If you would like to introduce your baby to fish, it can be a wonderfully nutritious meal. Besides, not delaying fish can actually help prevent food allergies in babies with no history of allergies. But parents need to choose fish for baby wisely:

  • Choose mild, white boneless fish
  • Select only fresh fish
  • Make sure the fish has been properly de-boned

    Take a gander at these other Fish Baby Food tips and recipes for basic fish purée, fish purée with mixed vegetables, and fish purée with carrots. 

    How to Prepare Fruits and Vegetables for Homemade Baby Foods

    When preparing puréed baby foods, cook your fruits and vegetables before puréeing for the first 8 months of age.
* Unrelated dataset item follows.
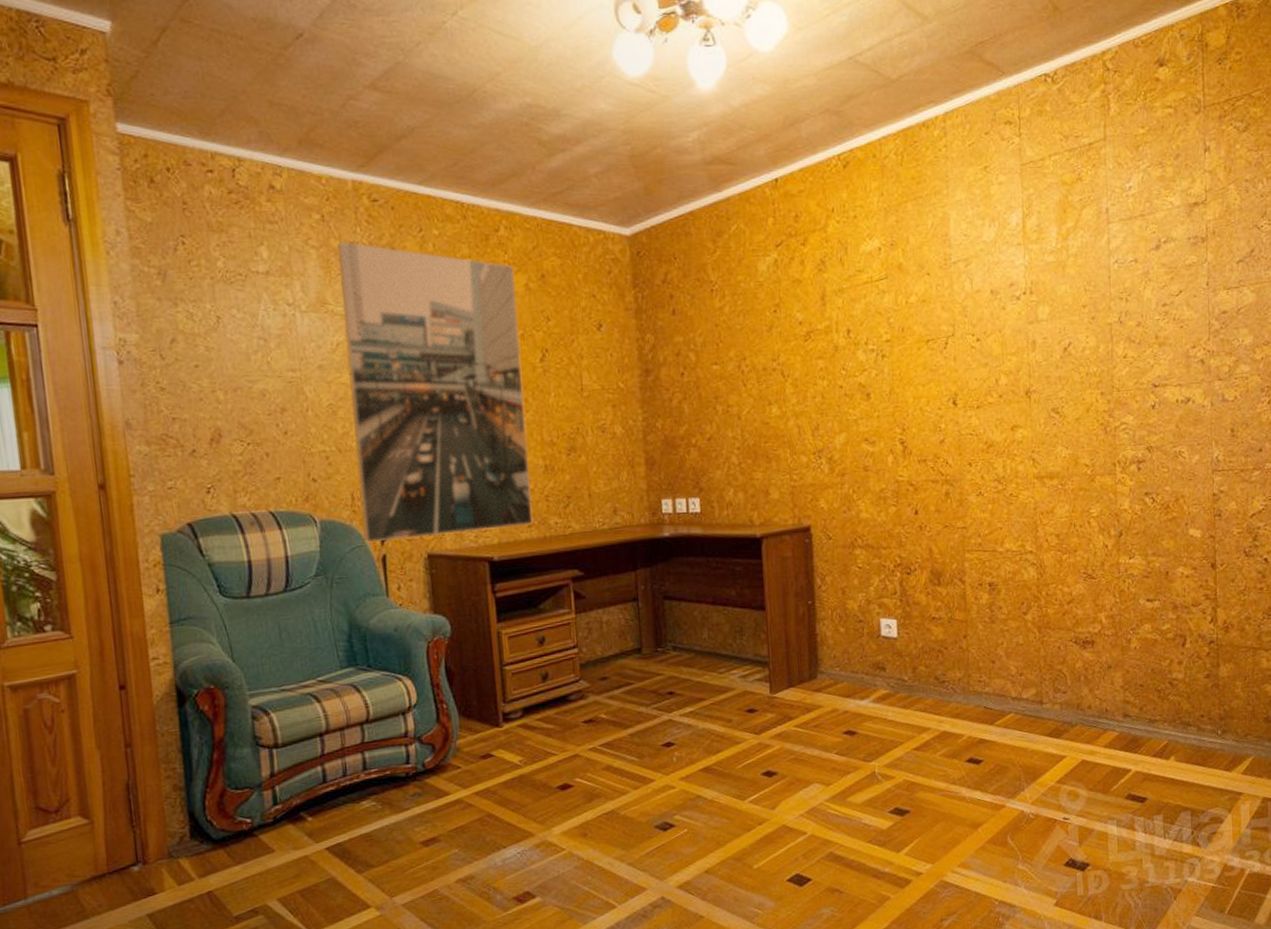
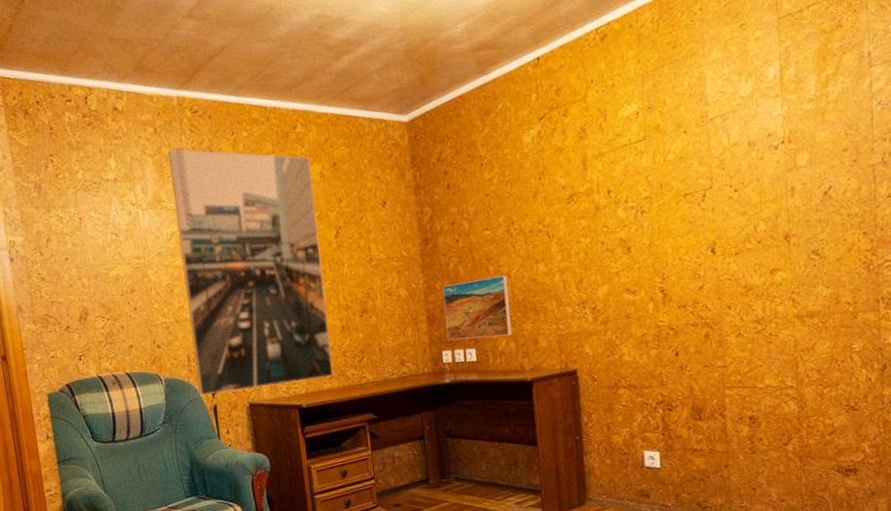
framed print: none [663,417,742,488] -> present [442,275,513,341]

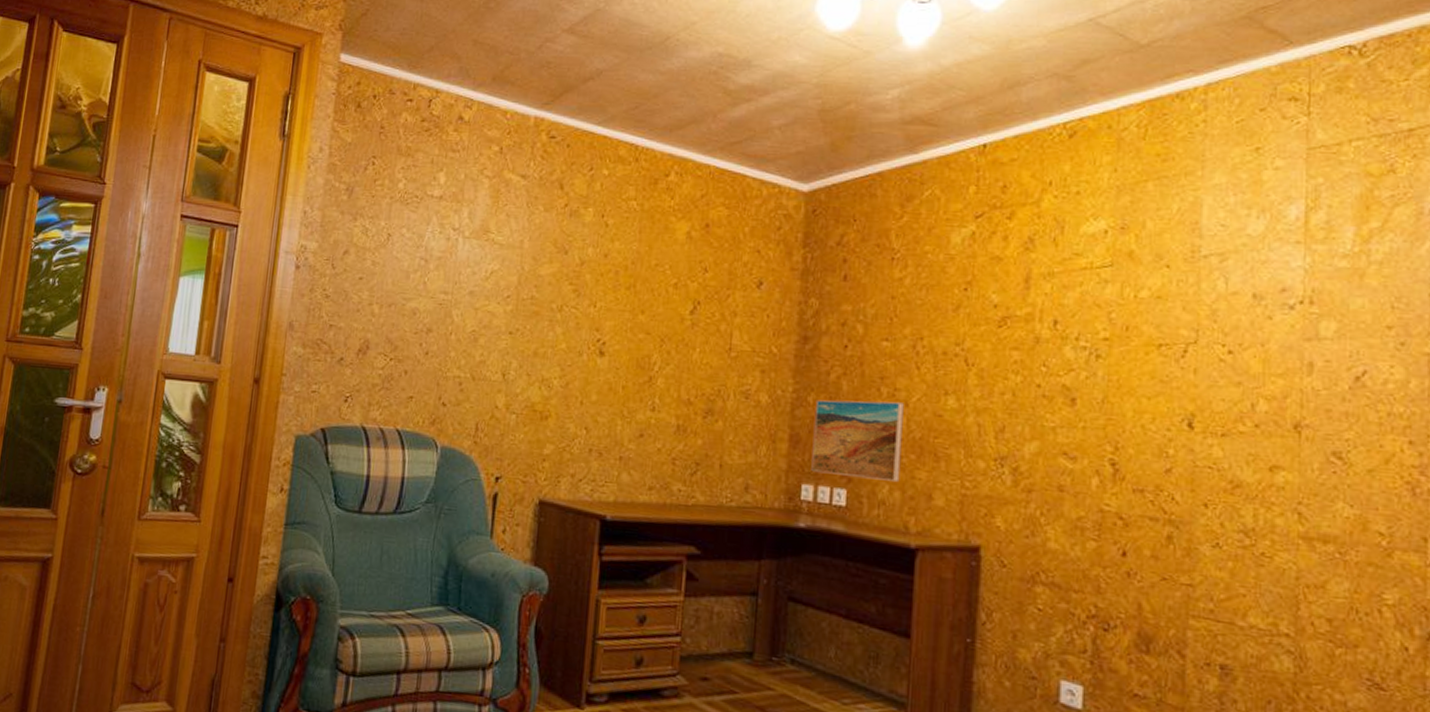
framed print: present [167,148,334,396] -> none [479,173,678,488]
    Steaming the fruits and veggies is often the preferred cooking method, but you can also boil or bake the foods in a small amount of water.

    Whether to peel fruits and veggies before cooking is another point of contention. Some say to leave the skins on for a more nutrient-rich meal, and yet others believe the nutrient benefit is minimal and may actually cause tummy trouble. The choice is yours. As for me, I remove the skins.

    What You Need to Make Homemade Baby Foods

    All you really need is a ripe banana and a fork. But, if you want to invest in some bells and whistles, the following items will help:

    • Blender, food processor or immersion blender
    • Vegetable steamer
    • Ice cube trays and plastic wrap
    • Zip-top freezer bags and permanent markers

    I would suggest a vacuum sealer system to prevent food browning, but browning doesn't affect the quality of the food, it just means the food has oxidized or has been exposed to oxygen. It's still safe to eat.